Wtorek. Byłam na pobraniu krwi. Dziś podejście numer dwa. Wczoraj było pierwsze ale zrezygnowałam ze stania pod drzwiami na mrozie bo byłam piętnasta w kolejce. O 7.15 i już byłam piętnasta. Czy ci ludzie tu koczowali? Pewnie weszłabym za co najmniej 45 minut, sądząc po ilości osób i prędkości zmniejszania się kolejki. Zresztą zapomniałam, że takie rzeczy dzieją się w poniedziałki. 

Pojechałam dziś. Podchodzę pod drzwi jest 7.00. Wchodzę do poczekalni i już jestem trzecia... po chwili pani zaprasza do rejestracji i po minucie wchodzę do zabiegowego. Myślę sobie super, że szybko poszło. No i na tym się kończy to co dobre, a mój niedawno osiągnięty rozpęd ostro wyhamowuje. Pielęgniarka pochyla się nad moimi żyłami i widzę po jej minie, że w myślach blednie, rozkłada ręce i najchętniej by wyszła zamykając drzwi od strony korytarza. "Proszę popracować" słyszę. Zaciskam dłoń i pracuję. Znam swojej żyły i wiem, że za wiele to nie da ale kto wie, może się uda, może ta pani będzie mieć jakiś szczególny na nie wpływ. Po chwili pani robi pierwsze podejście. Ogólnie to jej kibicuję mimo, że żyły moje, jednak pudłuje. "Pani popracuje drugą ręką" słyszę po chwili. Ok, robi się. No i... pudło. 2:0 dla żył. Ostatecznie starcie kończy się wynikiem 1:3 dla pani pielęgniarki. Jednak sama przyznaje, że bardzo się tym zestresowała. 

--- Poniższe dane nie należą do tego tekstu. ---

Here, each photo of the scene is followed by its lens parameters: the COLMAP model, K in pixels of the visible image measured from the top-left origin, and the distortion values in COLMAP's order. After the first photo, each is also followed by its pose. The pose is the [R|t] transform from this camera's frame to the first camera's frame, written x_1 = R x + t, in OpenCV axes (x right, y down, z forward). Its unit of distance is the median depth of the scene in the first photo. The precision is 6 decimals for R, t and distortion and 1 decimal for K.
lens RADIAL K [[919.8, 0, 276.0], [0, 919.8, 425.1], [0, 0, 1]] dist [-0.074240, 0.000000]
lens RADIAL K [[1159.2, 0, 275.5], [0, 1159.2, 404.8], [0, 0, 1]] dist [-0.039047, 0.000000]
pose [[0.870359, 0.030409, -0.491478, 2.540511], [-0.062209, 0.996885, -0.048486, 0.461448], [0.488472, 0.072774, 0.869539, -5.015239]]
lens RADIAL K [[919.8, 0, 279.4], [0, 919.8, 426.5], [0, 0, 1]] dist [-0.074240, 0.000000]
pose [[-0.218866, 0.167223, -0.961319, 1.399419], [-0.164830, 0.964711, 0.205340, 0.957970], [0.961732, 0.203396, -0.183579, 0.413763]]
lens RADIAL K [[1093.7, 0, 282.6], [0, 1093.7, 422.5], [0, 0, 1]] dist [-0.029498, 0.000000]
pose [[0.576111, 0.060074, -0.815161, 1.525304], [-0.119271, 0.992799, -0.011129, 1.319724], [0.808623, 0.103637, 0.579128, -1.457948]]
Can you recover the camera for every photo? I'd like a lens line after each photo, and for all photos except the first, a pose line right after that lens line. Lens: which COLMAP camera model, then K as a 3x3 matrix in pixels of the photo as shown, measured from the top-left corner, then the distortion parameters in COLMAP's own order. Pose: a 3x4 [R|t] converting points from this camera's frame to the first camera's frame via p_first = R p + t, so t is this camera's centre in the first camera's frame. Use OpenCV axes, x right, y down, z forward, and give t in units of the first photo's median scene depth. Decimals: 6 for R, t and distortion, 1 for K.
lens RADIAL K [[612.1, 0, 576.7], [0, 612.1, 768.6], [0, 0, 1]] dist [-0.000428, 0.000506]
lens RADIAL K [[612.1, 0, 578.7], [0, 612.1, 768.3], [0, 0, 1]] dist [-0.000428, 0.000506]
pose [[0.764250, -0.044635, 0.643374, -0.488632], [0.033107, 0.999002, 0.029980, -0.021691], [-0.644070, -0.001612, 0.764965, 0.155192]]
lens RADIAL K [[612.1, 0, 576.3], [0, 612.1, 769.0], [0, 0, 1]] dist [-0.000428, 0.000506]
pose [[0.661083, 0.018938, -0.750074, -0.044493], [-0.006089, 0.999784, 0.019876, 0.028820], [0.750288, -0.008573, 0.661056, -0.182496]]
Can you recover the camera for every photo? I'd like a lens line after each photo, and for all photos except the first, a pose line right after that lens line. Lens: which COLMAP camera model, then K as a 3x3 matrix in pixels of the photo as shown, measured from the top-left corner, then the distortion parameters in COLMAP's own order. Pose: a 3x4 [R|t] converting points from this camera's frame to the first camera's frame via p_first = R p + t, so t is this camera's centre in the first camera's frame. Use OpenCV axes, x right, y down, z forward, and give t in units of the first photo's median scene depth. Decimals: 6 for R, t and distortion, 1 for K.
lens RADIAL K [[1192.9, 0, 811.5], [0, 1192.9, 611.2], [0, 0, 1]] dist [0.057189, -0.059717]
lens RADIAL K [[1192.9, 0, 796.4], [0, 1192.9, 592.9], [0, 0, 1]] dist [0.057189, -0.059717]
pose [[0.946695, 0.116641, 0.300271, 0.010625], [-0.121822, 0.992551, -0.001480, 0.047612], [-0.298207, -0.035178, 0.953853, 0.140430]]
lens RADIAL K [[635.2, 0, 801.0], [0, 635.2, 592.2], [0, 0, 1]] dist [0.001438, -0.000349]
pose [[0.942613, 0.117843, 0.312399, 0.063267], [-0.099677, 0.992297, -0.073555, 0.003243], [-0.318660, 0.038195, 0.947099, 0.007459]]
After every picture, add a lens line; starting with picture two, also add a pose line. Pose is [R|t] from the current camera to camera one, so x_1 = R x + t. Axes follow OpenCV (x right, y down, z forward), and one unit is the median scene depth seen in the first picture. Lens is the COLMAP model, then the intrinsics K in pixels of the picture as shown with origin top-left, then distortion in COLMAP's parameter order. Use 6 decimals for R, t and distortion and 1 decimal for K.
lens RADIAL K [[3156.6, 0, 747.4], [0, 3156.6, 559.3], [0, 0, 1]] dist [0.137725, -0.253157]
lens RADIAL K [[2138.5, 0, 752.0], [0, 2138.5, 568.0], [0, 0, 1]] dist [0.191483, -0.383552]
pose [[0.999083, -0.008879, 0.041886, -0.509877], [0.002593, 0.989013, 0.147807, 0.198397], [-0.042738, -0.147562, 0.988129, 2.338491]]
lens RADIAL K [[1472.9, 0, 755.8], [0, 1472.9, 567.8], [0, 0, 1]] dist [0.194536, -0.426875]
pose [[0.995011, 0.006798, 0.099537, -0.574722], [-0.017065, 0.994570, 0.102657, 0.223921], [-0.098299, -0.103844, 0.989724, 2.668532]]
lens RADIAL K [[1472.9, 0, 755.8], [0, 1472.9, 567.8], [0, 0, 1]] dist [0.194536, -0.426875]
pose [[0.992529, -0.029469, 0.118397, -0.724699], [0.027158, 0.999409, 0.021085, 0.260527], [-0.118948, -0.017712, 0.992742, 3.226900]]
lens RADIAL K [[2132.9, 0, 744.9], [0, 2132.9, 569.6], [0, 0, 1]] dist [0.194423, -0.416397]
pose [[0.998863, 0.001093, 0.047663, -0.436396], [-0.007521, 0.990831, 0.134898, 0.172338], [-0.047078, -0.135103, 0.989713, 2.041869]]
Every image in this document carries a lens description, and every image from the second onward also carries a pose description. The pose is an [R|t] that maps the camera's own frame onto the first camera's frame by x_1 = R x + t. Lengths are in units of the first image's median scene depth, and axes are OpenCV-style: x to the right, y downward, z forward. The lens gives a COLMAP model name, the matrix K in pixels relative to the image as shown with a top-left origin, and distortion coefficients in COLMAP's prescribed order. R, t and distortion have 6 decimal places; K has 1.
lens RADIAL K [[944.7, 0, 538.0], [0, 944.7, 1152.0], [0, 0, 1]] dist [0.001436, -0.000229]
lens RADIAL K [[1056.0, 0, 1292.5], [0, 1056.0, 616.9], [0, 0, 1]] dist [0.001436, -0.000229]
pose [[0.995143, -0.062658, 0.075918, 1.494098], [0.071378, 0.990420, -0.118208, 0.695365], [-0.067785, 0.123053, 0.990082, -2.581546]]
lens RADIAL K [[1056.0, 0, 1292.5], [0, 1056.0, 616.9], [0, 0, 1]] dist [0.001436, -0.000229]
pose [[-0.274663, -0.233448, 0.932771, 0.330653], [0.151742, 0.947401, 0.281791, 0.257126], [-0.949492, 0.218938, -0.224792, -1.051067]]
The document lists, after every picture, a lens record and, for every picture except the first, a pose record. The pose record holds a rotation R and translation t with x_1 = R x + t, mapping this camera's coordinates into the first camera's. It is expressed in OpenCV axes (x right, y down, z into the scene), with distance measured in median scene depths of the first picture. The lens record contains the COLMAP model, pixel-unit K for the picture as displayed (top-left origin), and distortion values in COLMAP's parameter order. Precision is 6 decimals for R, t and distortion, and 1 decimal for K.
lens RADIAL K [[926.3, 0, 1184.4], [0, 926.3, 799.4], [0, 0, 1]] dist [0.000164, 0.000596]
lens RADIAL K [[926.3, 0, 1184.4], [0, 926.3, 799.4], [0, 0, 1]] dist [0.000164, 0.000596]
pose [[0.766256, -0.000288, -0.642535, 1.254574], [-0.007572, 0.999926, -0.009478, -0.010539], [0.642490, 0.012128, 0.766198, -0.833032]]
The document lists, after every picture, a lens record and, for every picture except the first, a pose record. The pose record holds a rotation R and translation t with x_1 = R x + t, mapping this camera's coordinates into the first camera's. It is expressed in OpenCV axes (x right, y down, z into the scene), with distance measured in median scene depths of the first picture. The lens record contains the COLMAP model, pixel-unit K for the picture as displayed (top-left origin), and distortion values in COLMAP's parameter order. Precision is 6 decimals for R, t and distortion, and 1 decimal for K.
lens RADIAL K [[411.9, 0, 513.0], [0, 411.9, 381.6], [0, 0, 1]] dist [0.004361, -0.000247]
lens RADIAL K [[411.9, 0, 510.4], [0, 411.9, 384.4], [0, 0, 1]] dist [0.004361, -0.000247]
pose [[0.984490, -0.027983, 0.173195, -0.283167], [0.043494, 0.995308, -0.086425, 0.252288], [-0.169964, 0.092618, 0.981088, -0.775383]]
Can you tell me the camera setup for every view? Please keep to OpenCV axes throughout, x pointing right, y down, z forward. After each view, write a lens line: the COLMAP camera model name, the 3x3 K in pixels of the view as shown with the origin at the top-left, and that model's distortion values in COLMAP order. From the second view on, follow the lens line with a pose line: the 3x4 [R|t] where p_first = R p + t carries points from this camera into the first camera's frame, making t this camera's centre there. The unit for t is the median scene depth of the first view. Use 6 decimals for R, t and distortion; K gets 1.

A ja siedzę spokojnie, jak gdyby nic, jestem przyzwyczajona. Moje żyły zawsze przy pobraniu bawią się w chowanego. Jeszcze nie potrafię z nimi negocjować. Nie wiem co bym musiała im obiecać by wyszły. Nie ukrywam - zdarzają się wyjątki od tej reguły. Czasem ktoś tak je zaczaruje, że nim się zdążę dobrze usadowić na fotelu to już mogę z niego schodzić, tak to czasem szybko się dzieje. Dobrze, że przy wlewach nie zakładają mi za każdym razem wenflonu. To by dopiero były cyrki. Port naczyniowy to zbawienie i wielkie ukłony dla tego, kto go wymyślił.

Dopiero po około 15 minutach wychodzę z zabiegowego i jeszcze chwilę czekam w poczekalni uciskając wszystkie pokłute miejsca by nie było siniaków (ale pewnie i tak będą).